The residual predicate is evaluated on the column Col2, because that column is not part of the navigation structure of the previously created Clustered Index. As I have said at the beginning, SQL Server has to find matching rows that have same values in ALL columns in BOTH tables. With the Clustered Index Seek (Clustered) operator and the residual predicate SQL Server just checks if we have a matching record with the same column values in the table t1. And the Nested Loop operator itself just returns the column values from one table – in our case from table t1.

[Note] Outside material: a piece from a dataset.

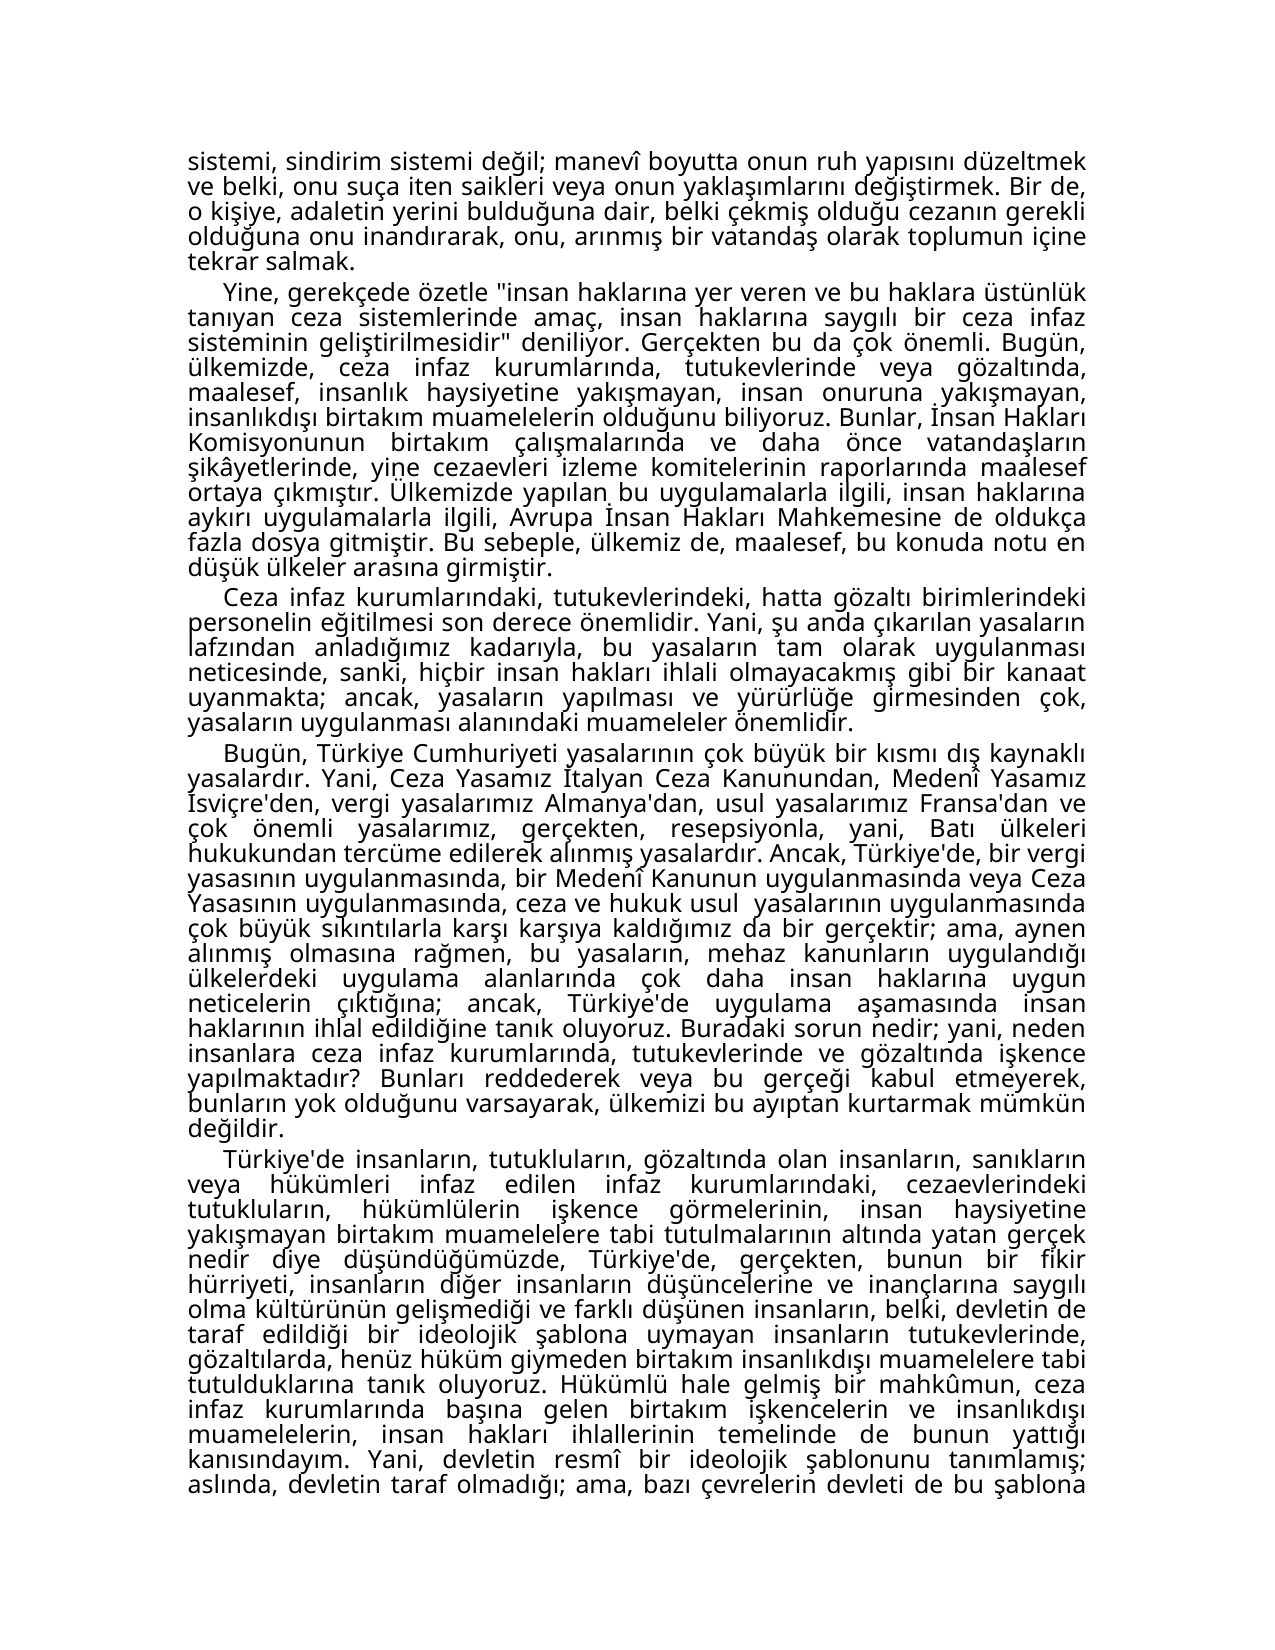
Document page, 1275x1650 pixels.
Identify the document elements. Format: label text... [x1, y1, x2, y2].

So the INNER JOIN is just a Left Semi Join: SQL Server checks if we have matching records in the right table – if yes the matching record from the left table is returned. The residual predicate on the Clustered Index Seek (Clustered) operator can be removed by providing an index that contains all necessary columns in the navigation structure, as follows:
-- Create a supporting Non-Clustered Index CREATE NONCLUSTERED index id_nci ON t1(Col1, Col2) GO
Now when you look again at the execution plan of the INTERSECT operation you can see that SQL Server performs an Index Seek (NonClustered) operation on the previously created index, and that the residual predicate is not needed anymore.
Now let’s check what the generated execution plan looks like, when we drop all supporting index structures:
-- Drop all supporting indexes DROP INDEX id_nci ON t1 DROP INDEX idx_ci ON t1 DROP INDEX idx_ci ON t2 GO
When you perform the INTERSECT between both tables again, now you can see a Nested Loop (Left Semi Join) operation in the execution plan. SQL Server now has to perform the Left Semi Join physically in the execution plan by performing a Table Scan operation on the inner side and making a row-by-row comparison with a residual predicate inside the Nested Loop operator.
This execution plan isn’t really efficient, because the Table Scan operator on the inner side has to be performed over and over again – for every row that is returned from the outer table. Supporting indexes are very important if we want to perform the INTERSECT set operation as efficiently as possible.
Summary
The INTERSECT set operation is a really scary one, because almost nobody knows it well. When you use it, you have to be aware of the differences between it and an INNER JOIN. And as you have seen it is also very important to have an efficient indexing strategy, so that the Query Optimizer can generate an execution plan that performs well.
Thanks for your time,
-Klaus